* **DATA SUPPLIED**:
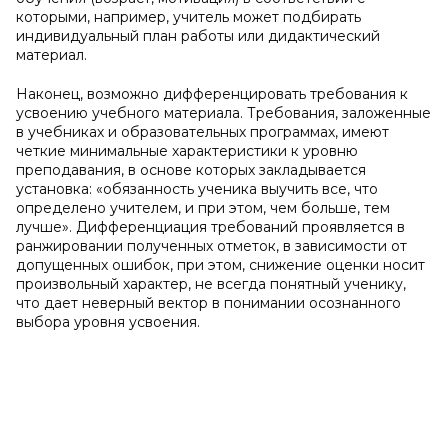
которыми, например, учитель может подбирать
индивидуальный план работы или дидактический
материал.
Наконец, возможно дифференцировать требования к
усвоению учебного материала. Требования, заложенные
в учебниках и образовательных программах, имеют
четкие минимальные характеристики к уровню
преподавания, в основе которых закладывается
установка: «обязанность ученика выучить все, что
определено учителем, и при этом, чем больше, тем
лучше». Дифференциация требований проявляется в
ранжировании полученных отметок, в зависимости от
допущенных ошибок, при этом, снижение оценки носит
произвольный характер, не всегда понятный ученику,
что дает неверный вектор в понимании осознанного
выбора уровня усвоения.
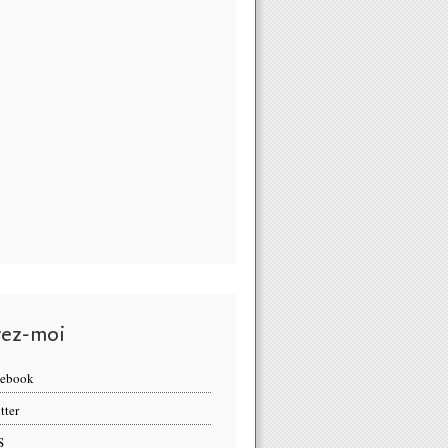
vez-moi
cebook
tter
S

* **WORK INSTRUCTION**:
All that is needed is how many lines of the data contain "этом", stated as a number.

* **ANSWER SECTION**:
2